Make no mistake, though. Valley of the Dolls is no allegorical social critique or thinly veiled commentary about the mass drugging of American women. It is neither a coming-of-age postscript to Age of Innocence nor a precursor to Prozac Nation. It was crafted to be salacious, to first and foremost fly off shelves, and to help catapult Susann into a circle of fame that she always strived to belong to.
The real genius of this book was mostly in its marketing and in the unpredictable way that its reputation has snowballed toward cult-classic status over the last half-century. I won't deny that it's an entertaining read or that it hasn't earned its status in pop culture — if there was ever a book that embodied the quintessence of "beach read," this is it.
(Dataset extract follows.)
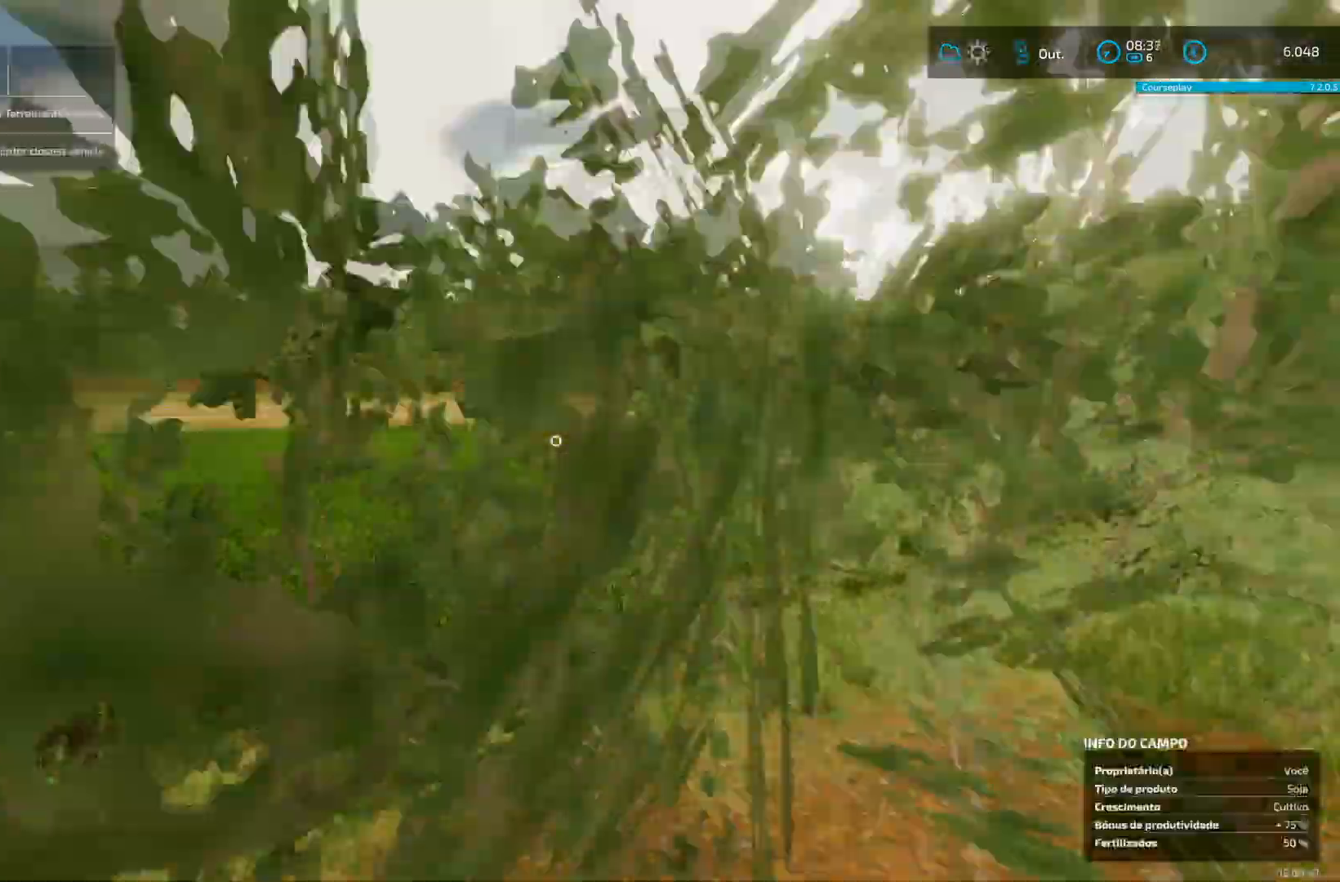
{"buttons": [], "left_stick": "center", "right_stick": "center", "events": [[125, "R2", "up"], [125, "left_stick", "up-right"], [291, "left_stick", "up-left"], [291, "right_stick", "center"], [417, "left_stick", "center"]]}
It's just that, personally, I believe that life is too short to spend time on middling literature. So, perhaps go another route: Choose something truly great, instead.
Nevertheless, while I won't make the case that you must read Valley of the Dolls, that doesn't negate the fact that — intentionally or otherwise (and let's be honest, it wasn't intentional) — there are lessons to be gleaned from the contents of this otherwise frivolous novel about what happens when a bar is set too high to reach.
Less so now, but still: Women routinely receive signals that we are not enough. The messages come from glossy magazines, porn, media critiques of aging celebrity faces, and advertisements that insist that there are flaws to be fixed and anecdotes for aging; that age itself is something to treat. Sometimes, it seems impossible to keep up — and that's where the dolls come in, in one form or another: dolls to make you sleep, dolls to wake you up, dolls to keep you thin. But in life, as in Valley of the Dolls, the real problem with the dolls, the pills, is that they never cure the real problem festering under the surface. They only mask the symptoms.